Hollywood Bowl opens

Ancient Greece was the birthplace of classical drama; the Greeks loved to put on performances, building specially-designed semicircular structures that would both seat a large number of people and amplify sound. The amplification was particularly important, as the venues were still outdoors and actors had to compete with the regular sounds of the city. This sound conductivity is still prized to this day, despite the wide availability of electronic amplification. Many amphitheaters have been carefully constructed to heighten the amplification effect, but in several places around the world, the location itself does half the work.

On this day, July 11, in 1922, the Hollywood Bowl, one of just a handful of natural amphitheaters in the United States, opened with a concert by the L.A. Philharmonic. The L.A. Phil still calls the Hollywood Bowl its summer home, and the venue has also hosted many other notable acts from its earliest years.

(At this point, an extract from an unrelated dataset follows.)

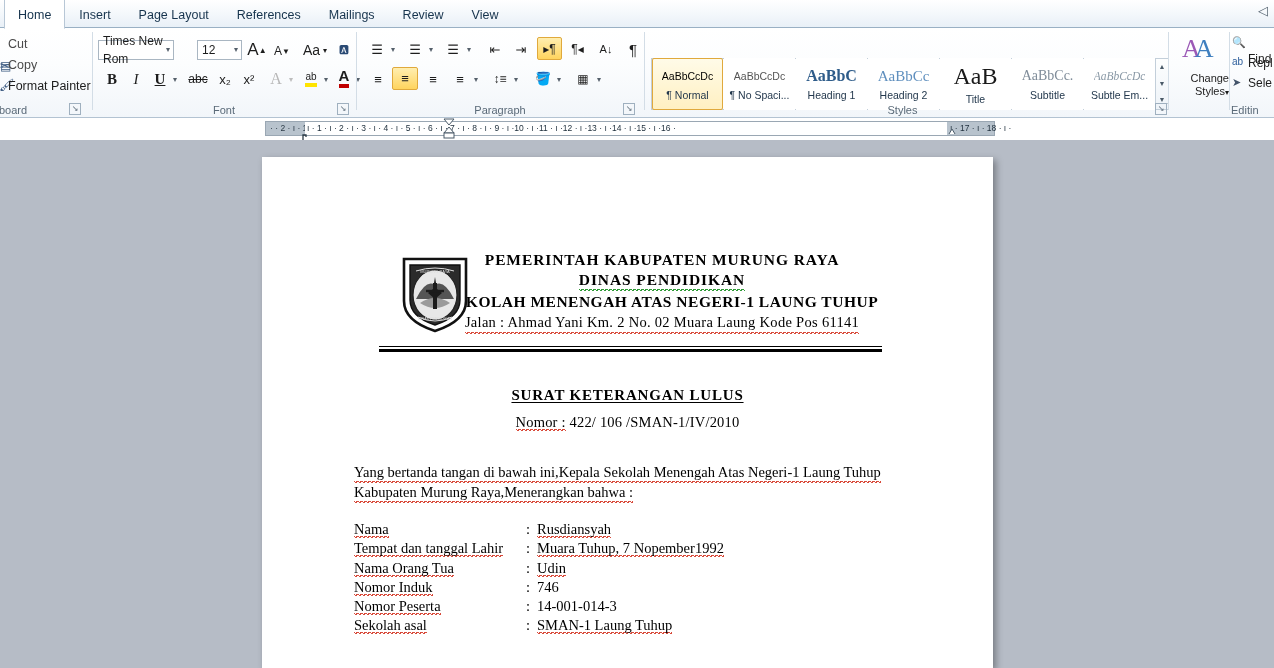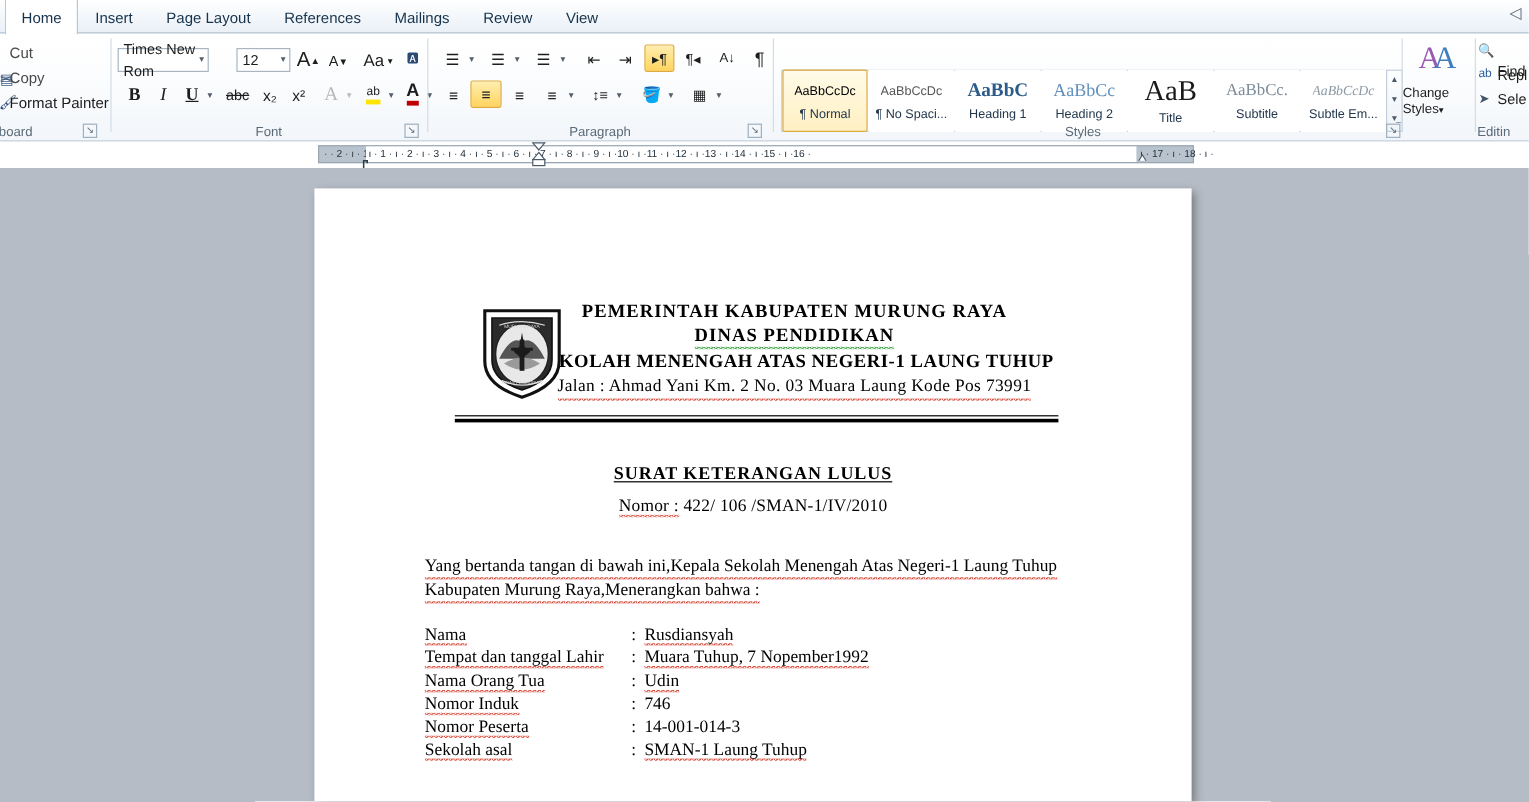"Change" div { text-align: left -> right }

Frank Sinatra played at the Hollywood Bowl in 1946, backed by the L.A. Phil (many thought Sinatra was not worthy to share the stage with the Philharmonic.) Other notable performances came soon after, and for one memorable week in 1965 the venue hosted separate performances by the Beatles, Aaron Copland, Igor Stravinsky, and Bob Dylan. Two of the most popular visitors to the Bowl did not sing or dance, or do much of anything except talk, but went before a packed house nevertheless. President Franklin Roosevelt, and Soong May-ling, the wife of Chinese Generalissimo Chiang Kai-shek stopped by the Hollywood Bowl for political rallies, greeted by enthusiastic crowds easily rivaling that for famous stars of stage and screen.